While panto is huge in the UK and you probably already know plenty about it, there are people out there who have never been to a pantomime or may be discovering this tradition for the first time. Read on to get to grips with the basics of a good panto and prepare yourself when you book in for a show this Christmas.
Understanding the key panto traditions
There are some essentials that you will recognise in any pantomime you see up and down the country, they make the shows feel familiar and while you may notice certain tweaks, the format and frame remain the same.
1.Let the Dame guide you
The pantomime Dame, traditionally played by a man flamboyantly dressed as a female character and full of bold character, will lead you through the story. The Dame is often almost like a narrator character and will piece together the plot for the audience, popping up every scene or so with a lead-on to the next bit of action. A good Dame will pepper her plot with cheesy jokes, slapstick and plenty of opportunities for the audience to join in.
2.Expect boys in skirts and girls in breeches
Pantomime has a long and distinguished history of gender swapping roles and when it’s kept traditional, you’ll find your leading man is played by a woman and the key female characters are usually men. Historically, only men were allowed on stage, but as time has moved on, some roles have been handed over the girls.
3.Fairytales gone wrong
Many of the classic pantomimes are fairytale stories taken in a new and unusual direction. From Cinderella to Sleeping Beauty and Aladdin to Dick Whittington, all have their own version with a distinctly pantomime feel. Other children’s stories and characters such as Mother Goose or Robinson Crusoe have also been transformed into pantomime too.
4.Booing, hissing and cheering too
Audiences should expect to get involved and play their part in a good British panto. Audience participation is essential so expect to boo, hiss and cheer along (usually at the demand of the Dame or someone else on stage). When the baddie enters get those boos going and when the hero prevails, it’s time for a loud cheer.
5.Oh No It Isn’t (Oh Yes It Is!)
Keeping the audience participation going is the classic to-and-fro between the audience and those on stage, when the Dame shouts “Oh no it isn’t” the audience simply must reply “Oh yes, it is!” Expect it to go on for some time and expect the laughs to get even bigger as you shout louder, and the actors do too!
6.Look out for the Ghost Gag
The Ghost Gag is a key essential to your classic panto.

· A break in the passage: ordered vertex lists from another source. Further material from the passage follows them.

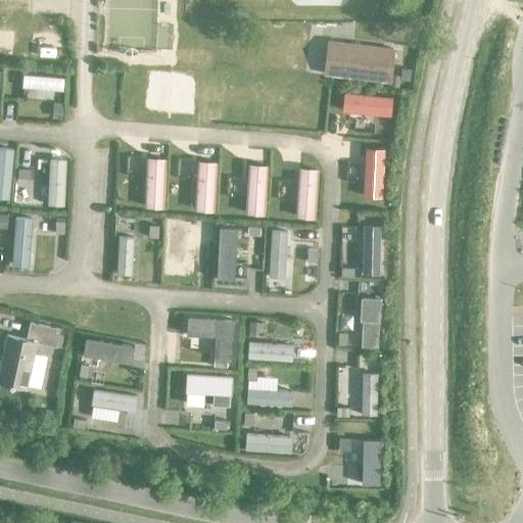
[(388,83),(392,50),(327,42),(323,75),(388,83)]
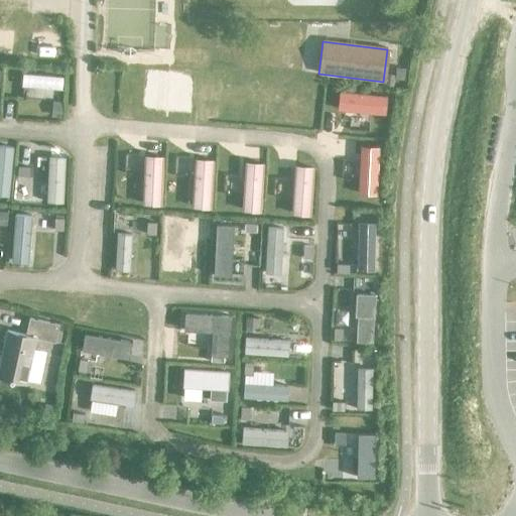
[(60,90),(61,78),(21,74),(20,87),(60,90)]
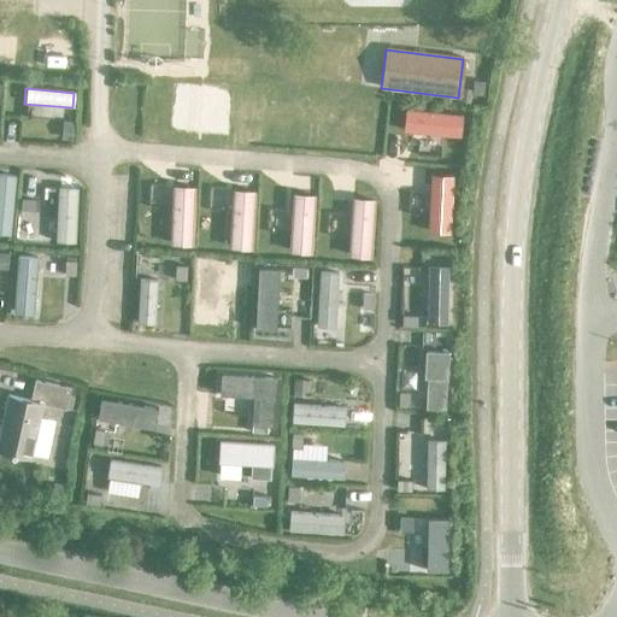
[(462,115),(403,109),(400,131),(459,137),(462,115)]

It involves the Dame turning and scaring a ghostly or monstrous creature into retreat. It is coupled with another popular bit of audience participation as you all look to help the Dame out and shout out “It’s behind you” whenever the monster appears. Expect much confusion, hilarity and chasing up and down the stage.
7.Slapstick and Slosh
The clever writers behind pantomime are careful to write in plenty of opportunities for slapstick and physical comedy. Whether one character is bonking another over the head with a broom or they fall to the floor in an exaggerated fist fight, slapstick fun is at the heart of panto. It often occurs during the “messy” scene in the show, known to those in the business as the Slosh Scene. The Slosh Scene can get as messy as it sounds and can involve anything from custard pies flung in faces to water being hosed into the audience. Some pantos are sloshier than others so you may want to be prepared to see an awful lot of mess.
8.Sing-along to the Song Sheet
The Song Sheet phase of the show usually takes place in between the final scene in the show’s plot and the full finale of the show. It’s a long, musical number that allows the cast time to change into their final costumes and gives the audience plenty of time to enjoy and sing along with a range of songs from the show. Sometimes The Song Sheet scene involves younger audience members being brought up on stage and involved in the show. It’s all tied up with a massive sing-off, to see which side of the audience can sing louder.
Are you ready for your first panto?
Now you’ve got a better understanding of what goes into a great panto, are you ready to book and enjoy a show? It’s a fantastic experience, full of fun, and as they usually take place around Christmas or Easter, there’s that festive feel too.